‘68 Simpson grad recalls Vietnam evacuation missions

Photo by Tanner Krueger

by Randy Paulson, Editor-In-Chief

Gerald Berry was just months away from graduating Simpson College when he was drafted in late 1967 to serve in the Vietnam War. 

Seven years later, he would be the last U.S. soldier to fly out of Saigon on a rescue mission to extract the U.S. ambassador and countless Vietnamese nationals fleeing the violence.

The 1968 graduate returned to campus Wednesday evening to recount his experiences as a pilot in Vietnam to an audience of over 200 people in Hubbell Hall.

Berry also briefly explained the origins of the war, going as far back as the French colonization of Vietnam beginning in the 1860s.

Berry said the French retained control of Vietnam throughout World War II and only lost control of the territory in 1954 at the conclusion of the First Indochina War. The U.S., under President Franklin D. Roosevelt, originally supported Vietnamese independence from France but later supported the French under President Harry S. Truman.

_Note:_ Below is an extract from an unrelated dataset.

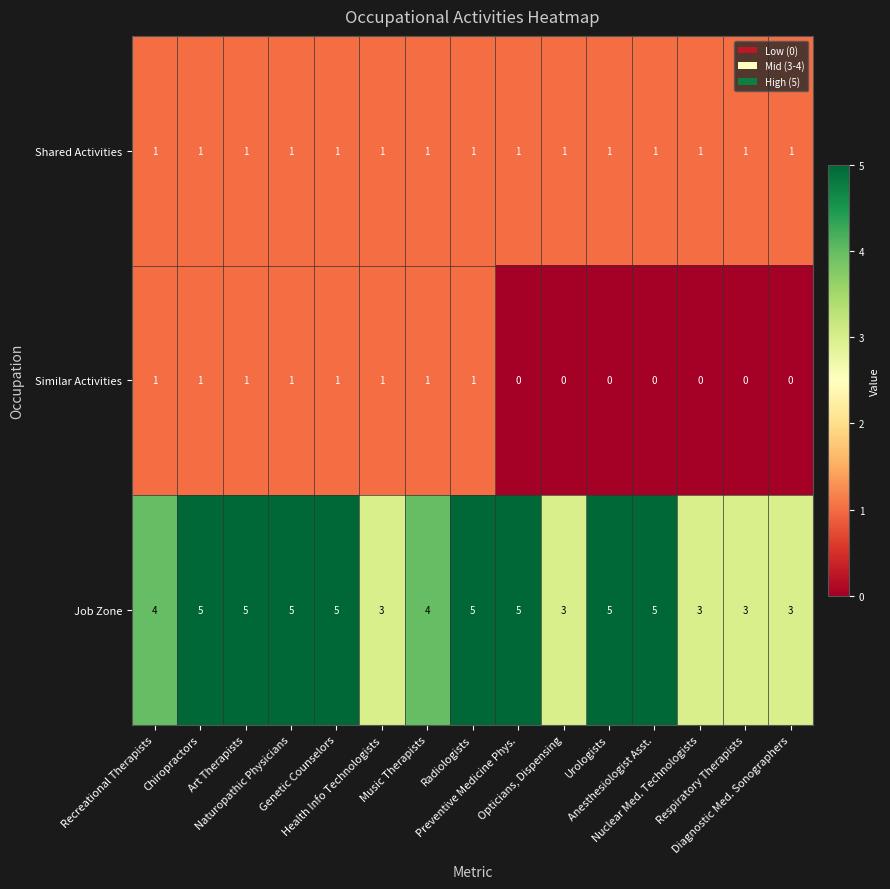

What is the maximum value shown in the chart?

5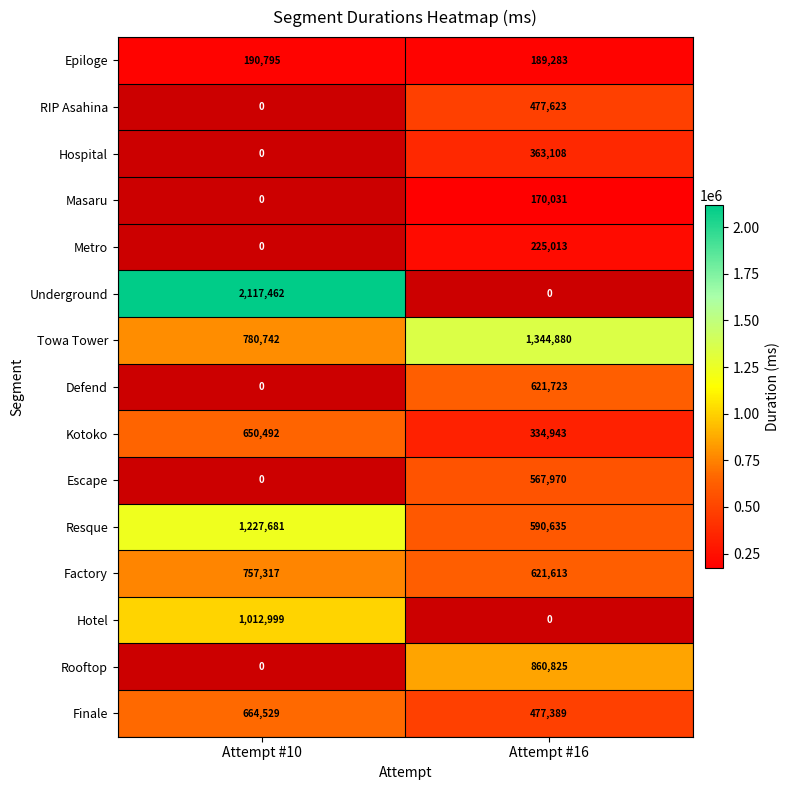

At how many categories does at least one series exceed 1701044?

1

The end of the war resulted in the division of Vietnam into the communist North and the democratic South. As violence between the two sides intensified, the U.S. became involved in the conflict following a confrontation between the North Vietnamese and a U.S. naval ship in the Gulf of Tonkin.

That involvement came despite previous warnings by U.S. military leaders to not become entangled in Vietnam. Berry said that President Johnson was even once quoted as saying, “What the hell is Vietnam worth to me?”

By 1969, the end of the war was nowhere in sight and over half a million American soldiers were deployed in combat. However, it’s also at this time that Berry and three other Simpson graduates joined the war.

“So things are going to get better,” Berry added, earning laughter from the audience.

The other Simpson students who went to Vietnam with Berry were Doug Simmons and Tom Schmidt, who were basketball players, and Steve Boyum, who was a member of Lambda Chi Alpha. Berry himself was Simpson’s football captain and president of the Sigma Alpha Epsilon fraternity.

Berry recalled a flight mission he took part in with Simmons in the fall of 1969 where they had to pick up a five-man reconnaissance team from a valley. During the mission, Simmons was Berry’s attack helicopter support.

Berry went in and retrieved the team with his helicopter but was met with armed resistance when we came down to pick them up. It was at that same moment that Simmons came to fend off the attackers and allow Berry to fly away.

When the two later debriefed, Berry expressed his surprise that Simmons came down through the heavy cloud layer help him. Simmons responded by telling him, “I was not letting you go through there alone.”

“He saved that helicopter and that recon team that day,” Berry added.

A more somber anecdote Berry recounted was when he had to retrieve a wounded-in-action soldier. As he and his team were retreating with the wounded soldier in tow, several of his crew members, including his co-pilot and one of his gunners, received mortal injuries from enemy fire. Berry, meanwhile, said he came out of the incident without a scratch.

“I don’t know why it happens like that,” he said. “I have no clue. But there’s probably not many days that go by in my life that I don’t think about those young Marines that didn’t come home.”

Berry nonetheless continued his service with the war efforts, which culminated in his April 1975 mission Operation Frequent Wind. It was during that mission Berry helped evacuate countless people from the embassy in Saigon, including his main charge, U.S. Ambassador Graham Martin.

The operation was easier said than done, according to Berry.

He made several trips to and from the embassy to pick up evacuees, but each time he landed, the ambassador said he himself wasn’t ready to board Berry’s helicopter.

“The crowds never get any smaller at the embassy,” Berry said, referencing the massive crowds at the embassy made up of people fleeing the war. “The ambassador wants to get as many people out as he possibly can, those Vietnamese that supported us.”

It was later that morning that Berry noticed everything has gone quiet around him and his radio has gone silent. It wasn’t until about 4 a.m. that Berry learned the other members of the evacuation force had shut down to rest, except for him.

Now, Berry was more determined than ever to get the ambassador out. He eventually called his sergeant and told him he wouldn’t leave the embassy’s roof until the ambassador was on board. He had added, in a squeaky voice, that the president ordered the ambassador to leave.

“And two minutes later, he’s on board,” Berry said.

At first, he said he had been frustrated the evacuation took so long but then later thought, “President Ford couldn’t order him out. Kissinger couldn’t order him out. It takes a young Marine from Simpson College.”

His mission finally accomplished, Berry ended what was, and still is, the largest helicopter evacuation in history.